= Document excerpt =
Over the course of the last 7 months of building PiDGiN we have supported and created a dialogue to integrate ourselves within the community. It has been our mandate since inception to introduce programs that will contribute and support the great efforts made within the DTES. We are implementing donation programs which all proceeds will go to charities that will be crowd-source picked by our patrons and residents of the DTES as well as creating food programs for residents of the DTES. During the build process we worked with groups in the neighbourhood, including The Window and Beauty Night, we also gave work to those that asked on the construction site as well as outside. Upon opening we have employed 2 DTES residents, local recycling, window washing, Blue Shell for linens and interior cleaning and will continue to hire within the neighbourhood wherever we can.

When choosing this location we knew that there would be a stark contrast between what is outside and inside. Rather than this being viewed as a negative we believe it starts a conversation, one that is overdue. Our patrons come from the DTES and all over the city, some of which have never taken a step in Pigeon Park. This venue is on the divide between the east and west of the city and can serve as an opportunity to bring a more integrated community, where we can better understand each other’s viewpoints and struggles.

Despite the fact that the protestors have chosen to confront this business, we all agree, there absolutely needs to be more dignified housing and services for low income residents of the DTES, our inability to help those most in need in our society is a horrid reflection of the lack of progress by all levels of government. Rather than us being divided in our fight to help those in need, we welcome a dialogue with them and other community leaders to focus our collective strength on the real problems facing the DTES, not on a small business trying to be socially responsible.

= Stated task 1 =
In the PiDGiN statement, rewrite the passage from "Over the course" up to and including "wherever we can.", changing "patrons" to "customers".
= Stated task 2 =
According to the PiDGiN statement, how many DTES residents were employed upon opening?

= Records provided =
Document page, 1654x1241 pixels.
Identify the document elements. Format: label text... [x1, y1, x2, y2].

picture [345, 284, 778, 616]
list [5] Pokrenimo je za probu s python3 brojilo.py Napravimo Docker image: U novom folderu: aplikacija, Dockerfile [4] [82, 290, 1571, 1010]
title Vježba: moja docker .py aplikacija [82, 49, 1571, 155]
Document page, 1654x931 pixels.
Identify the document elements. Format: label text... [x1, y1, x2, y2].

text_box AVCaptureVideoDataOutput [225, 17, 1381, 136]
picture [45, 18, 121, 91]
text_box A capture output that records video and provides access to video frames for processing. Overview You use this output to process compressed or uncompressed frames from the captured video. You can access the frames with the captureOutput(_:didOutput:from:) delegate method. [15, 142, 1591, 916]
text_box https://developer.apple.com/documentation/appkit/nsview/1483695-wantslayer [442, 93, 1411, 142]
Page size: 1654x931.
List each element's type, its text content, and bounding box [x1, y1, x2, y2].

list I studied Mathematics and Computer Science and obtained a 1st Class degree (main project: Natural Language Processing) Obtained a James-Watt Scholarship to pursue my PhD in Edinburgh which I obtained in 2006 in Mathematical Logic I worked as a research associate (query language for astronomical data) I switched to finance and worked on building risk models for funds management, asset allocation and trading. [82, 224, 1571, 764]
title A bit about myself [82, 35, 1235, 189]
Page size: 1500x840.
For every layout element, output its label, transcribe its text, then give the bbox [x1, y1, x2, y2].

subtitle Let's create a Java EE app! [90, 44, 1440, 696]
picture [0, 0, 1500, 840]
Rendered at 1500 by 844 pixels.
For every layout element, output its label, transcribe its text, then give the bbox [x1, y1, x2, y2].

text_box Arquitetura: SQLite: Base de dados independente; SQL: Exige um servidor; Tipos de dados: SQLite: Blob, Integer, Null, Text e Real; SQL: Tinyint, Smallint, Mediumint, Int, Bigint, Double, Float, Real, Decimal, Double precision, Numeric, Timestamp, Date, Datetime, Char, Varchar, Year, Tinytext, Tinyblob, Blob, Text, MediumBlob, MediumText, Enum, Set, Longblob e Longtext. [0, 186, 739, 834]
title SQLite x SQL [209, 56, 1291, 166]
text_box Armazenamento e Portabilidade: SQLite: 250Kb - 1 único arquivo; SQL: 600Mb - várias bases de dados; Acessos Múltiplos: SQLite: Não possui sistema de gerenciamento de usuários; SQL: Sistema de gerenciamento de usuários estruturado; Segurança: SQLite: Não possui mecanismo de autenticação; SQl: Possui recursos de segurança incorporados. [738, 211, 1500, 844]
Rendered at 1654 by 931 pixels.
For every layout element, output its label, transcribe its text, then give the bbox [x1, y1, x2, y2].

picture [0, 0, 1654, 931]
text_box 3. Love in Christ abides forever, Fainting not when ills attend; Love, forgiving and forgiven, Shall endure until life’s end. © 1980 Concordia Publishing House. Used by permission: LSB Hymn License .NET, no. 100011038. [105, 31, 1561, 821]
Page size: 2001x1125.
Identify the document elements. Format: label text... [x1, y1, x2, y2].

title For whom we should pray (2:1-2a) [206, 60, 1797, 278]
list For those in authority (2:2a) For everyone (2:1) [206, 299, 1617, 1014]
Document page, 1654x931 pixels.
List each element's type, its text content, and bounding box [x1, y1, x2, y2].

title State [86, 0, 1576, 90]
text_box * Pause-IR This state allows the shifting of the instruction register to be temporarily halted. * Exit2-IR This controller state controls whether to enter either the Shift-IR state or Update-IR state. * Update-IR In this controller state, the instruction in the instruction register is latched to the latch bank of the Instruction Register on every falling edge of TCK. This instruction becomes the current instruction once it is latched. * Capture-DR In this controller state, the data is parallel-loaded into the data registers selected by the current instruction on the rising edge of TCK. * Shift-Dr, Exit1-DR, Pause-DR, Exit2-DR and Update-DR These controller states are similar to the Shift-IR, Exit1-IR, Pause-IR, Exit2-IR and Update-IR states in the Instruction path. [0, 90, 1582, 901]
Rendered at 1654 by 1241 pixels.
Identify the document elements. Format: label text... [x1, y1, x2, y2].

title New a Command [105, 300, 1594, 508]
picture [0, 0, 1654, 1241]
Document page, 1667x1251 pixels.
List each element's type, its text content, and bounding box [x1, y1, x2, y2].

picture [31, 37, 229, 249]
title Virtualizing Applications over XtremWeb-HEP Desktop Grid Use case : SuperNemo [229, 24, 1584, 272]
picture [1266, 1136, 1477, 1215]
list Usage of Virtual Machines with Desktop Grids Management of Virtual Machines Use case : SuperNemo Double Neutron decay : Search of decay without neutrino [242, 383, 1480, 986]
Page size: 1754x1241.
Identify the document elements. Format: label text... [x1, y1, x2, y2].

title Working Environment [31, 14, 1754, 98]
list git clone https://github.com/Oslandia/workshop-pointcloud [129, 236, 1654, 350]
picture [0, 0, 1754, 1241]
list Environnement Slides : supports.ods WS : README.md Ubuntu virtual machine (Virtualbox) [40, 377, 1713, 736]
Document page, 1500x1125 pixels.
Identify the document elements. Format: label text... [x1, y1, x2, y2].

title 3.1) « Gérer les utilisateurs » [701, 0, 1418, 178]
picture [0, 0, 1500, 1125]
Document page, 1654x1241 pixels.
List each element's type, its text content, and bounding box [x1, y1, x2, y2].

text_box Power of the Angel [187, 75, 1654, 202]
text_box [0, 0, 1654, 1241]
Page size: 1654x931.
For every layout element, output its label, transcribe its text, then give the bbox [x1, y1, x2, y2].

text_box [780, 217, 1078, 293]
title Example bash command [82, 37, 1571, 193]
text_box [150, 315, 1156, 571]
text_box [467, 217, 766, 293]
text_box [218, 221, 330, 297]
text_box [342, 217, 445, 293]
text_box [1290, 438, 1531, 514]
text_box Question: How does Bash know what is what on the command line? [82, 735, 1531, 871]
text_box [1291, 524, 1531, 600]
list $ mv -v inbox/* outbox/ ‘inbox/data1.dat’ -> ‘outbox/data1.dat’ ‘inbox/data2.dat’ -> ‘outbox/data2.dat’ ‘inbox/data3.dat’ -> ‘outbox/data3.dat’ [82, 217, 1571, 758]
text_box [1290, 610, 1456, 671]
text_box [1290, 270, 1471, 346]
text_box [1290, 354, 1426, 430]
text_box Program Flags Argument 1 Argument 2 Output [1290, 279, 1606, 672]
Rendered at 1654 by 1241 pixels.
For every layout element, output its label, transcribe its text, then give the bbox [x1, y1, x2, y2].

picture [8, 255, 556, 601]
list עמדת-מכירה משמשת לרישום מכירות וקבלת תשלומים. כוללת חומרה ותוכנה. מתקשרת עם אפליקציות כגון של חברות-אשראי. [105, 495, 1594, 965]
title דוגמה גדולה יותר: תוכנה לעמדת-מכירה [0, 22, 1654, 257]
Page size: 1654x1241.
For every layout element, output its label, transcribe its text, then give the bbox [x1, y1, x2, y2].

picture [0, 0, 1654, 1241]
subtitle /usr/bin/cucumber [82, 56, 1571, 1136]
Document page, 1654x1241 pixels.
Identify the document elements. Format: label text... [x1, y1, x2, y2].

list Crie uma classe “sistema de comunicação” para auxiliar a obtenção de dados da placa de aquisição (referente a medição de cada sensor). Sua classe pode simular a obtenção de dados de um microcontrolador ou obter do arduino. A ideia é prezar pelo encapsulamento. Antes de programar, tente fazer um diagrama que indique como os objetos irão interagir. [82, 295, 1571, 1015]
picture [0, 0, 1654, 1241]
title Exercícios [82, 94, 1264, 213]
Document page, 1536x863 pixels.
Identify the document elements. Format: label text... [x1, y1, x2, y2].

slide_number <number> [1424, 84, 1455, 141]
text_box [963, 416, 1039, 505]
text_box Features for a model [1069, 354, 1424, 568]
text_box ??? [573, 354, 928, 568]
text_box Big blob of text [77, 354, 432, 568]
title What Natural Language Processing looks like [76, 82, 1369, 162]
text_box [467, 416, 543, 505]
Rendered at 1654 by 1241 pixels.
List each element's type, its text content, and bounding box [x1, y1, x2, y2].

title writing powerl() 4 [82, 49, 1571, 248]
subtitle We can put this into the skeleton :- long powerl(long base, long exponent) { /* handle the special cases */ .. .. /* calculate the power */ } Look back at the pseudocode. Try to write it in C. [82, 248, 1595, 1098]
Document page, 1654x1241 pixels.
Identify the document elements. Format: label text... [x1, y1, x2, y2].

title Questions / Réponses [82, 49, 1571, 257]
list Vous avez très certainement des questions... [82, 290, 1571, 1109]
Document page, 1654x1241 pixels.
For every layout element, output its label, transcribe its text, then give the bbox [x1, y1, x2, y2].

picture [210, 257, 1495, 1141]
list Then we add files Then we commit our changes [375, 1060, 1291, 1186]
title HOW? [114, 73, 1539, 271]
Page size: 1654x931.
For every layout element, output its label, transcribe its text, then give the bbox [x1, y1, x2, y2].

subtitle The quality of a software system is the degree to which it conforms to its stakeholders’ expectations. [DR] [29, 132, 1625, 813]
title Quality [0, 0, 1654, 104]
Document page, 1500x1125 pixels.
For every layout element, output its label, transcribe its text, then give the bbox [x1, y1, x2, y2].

= Complete answer 1 =
Over the course of the last 7 months of building PiDGiN we have supported and created a dialogue to integrate ourselves within the community. It has been our mandate since inception to introduce programs that will contribute and support the great efforts made within the DTES. We are implementing donation programs which all proceeds will go to charities that will be crowd-source picked by our customers and residents of the DTES as well as creating food programs for residents of the DTES. During the build process we worked with groups in the neighbourhood, including The Window and Beauty Night, we also gave work to those that asked on the construction site as well as outside. Upon opening we have employed 2 DTES residents, local recycling, window washing, Blue Shell for linens and interior cleaning and will continue to hire within the neighbourhood wherever we can.

= Complete answer 2 =
Two